In a short space of time, Belgian Black Metallers Wiegedood have proven to be somewhat of a special entity, and a name that has begun to creep into a wider audience (not to mention a name that your scribe has found difficult to remember how to spell for about the same length of time). Featuring members of, and having association with, the likes of Amenra and Oathbreaker, their brand of Black Metal similarly revels in moody tropes and being both explorative and emotive. It is interesting, then, that latest album and the final part of their trio of releases, De Doden Hebben Het Goed III (Century Media) follows suit fairly firmly, but does up the ante in places.
Album opener ‘Prowl’ leaves no room for hesitation as it charges out of the gates at full throttle and barely lets up its furious pace across its seven-minute duration. The following ‘Doodskalm’ returns to the band’s habit of veering between the striding and the ethereal, but it harbours a great intensity for much of the first half which in turn makes the slower passage a greater respite; a trick the title track also pulls off. Closing track, ‘Parool’, bookends the two longer and experimental songs with another snappier and blistering emission which, again, doesn’t let up in speed, and finishes the album in a chaotic frenzy.
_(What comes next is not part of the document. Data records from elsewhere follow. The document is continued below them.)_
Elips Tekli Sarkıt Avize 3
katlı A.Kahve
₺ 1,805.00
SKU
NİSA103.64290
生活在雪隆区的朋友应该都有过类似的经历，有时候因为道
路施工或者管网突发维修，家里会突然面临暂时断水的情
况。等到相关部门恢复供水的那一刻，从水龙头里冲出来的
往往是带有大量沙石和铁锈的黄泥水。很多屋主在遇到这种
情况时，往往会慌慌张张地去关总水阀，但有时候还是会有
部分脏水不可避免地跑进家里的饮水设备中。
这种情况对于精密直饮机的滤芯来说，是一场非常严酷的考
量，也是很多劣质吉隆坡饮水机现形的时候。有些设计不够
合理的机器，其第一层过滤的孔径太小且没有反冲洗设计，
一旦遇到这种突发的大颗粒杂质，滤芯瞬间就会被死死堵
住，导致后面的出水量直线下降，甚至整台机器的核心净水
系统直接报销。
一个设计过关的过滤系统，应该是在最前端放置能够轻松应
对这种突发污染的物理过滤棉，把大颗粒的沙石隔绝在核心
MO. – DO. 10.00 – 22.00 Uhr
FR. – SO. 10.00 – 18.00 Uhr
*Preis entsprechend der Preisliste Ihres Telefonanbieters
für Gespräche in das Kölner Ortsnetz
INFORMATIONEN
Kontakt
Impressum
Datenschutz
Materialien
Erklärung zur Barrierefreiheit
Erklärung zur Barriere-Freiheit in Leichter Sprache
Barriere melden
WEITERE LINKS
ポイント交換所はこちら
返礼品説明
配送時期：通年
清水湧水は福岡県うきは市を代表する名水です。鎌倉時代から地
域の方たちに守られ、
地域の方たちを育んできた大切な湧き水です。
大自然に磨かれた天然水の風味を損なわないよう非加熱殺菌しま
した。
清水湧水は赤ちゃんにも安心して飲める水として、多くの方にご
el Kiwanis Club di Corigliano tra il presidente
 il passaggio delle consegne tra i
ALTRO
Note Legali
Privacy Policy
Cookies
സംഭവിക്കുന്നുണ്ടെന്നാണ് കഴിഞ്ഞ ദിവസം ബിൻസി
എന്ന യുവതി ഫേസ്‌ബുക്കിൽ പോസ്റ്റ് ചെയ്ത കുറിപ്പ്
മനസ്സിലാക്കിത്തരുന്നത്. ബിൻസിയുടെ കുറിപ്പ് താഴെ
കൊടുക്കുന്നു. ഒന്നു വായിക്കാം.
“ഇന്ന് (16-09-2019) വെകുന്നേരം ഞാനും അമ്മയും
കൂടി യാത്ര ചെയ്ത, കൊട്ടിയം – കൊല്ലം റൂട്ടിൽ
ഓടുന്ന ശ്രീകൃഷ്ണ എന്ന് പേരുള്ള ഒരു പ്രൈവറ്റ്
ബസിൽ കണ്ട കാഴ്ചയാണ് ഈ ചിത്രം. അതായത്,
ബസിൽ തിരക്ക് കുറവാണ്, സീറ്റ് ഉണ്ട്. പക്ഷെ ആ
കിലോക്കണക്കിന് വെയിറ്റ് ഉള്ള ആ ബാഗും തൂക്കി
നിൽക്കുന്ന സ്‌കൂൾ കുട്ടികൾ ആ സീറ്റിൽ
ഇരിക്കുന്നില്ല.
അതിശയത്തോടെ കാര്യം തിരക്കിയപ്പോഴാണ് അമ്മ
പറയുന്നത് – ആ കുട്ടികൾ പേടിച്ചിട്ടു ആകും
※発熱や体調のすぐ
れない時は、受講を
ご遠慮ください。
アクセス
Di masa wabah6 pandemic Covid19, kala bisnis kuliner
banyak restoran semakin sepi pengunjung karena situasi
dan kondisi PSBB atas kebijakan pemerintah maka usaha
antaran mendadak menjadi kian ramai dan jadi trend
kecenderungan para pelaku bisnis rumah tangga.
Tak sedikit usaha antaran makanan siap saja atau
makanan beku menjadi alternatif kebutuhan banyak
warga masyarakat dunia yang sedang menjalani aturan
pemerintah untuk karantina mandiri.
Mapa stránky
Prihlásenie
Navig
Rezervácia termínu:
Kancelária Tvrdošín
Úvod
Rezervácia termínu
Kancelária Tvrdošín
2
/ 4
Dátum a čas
They may have only three albums to their name at this stage, but with releases in quick succession, Wiegedood have shown improvement upon every single release so far and, with number three, having cemented their place as one of contemporary extreme metal’s most recognisable names. Whereas II (Consouling Sounds) had plenty of ferocity alongside a major focus on atmosphere, III feels distinctly more impactful and primal, with a greater sense of contrast, and is all the more bleaker as a result. They may not offer too much in the way of innovation but have still ushered enough of a niche in terms of execution to stand out, and enough of a balance between more straightforward Black Metal and a probing edge to satisfy many.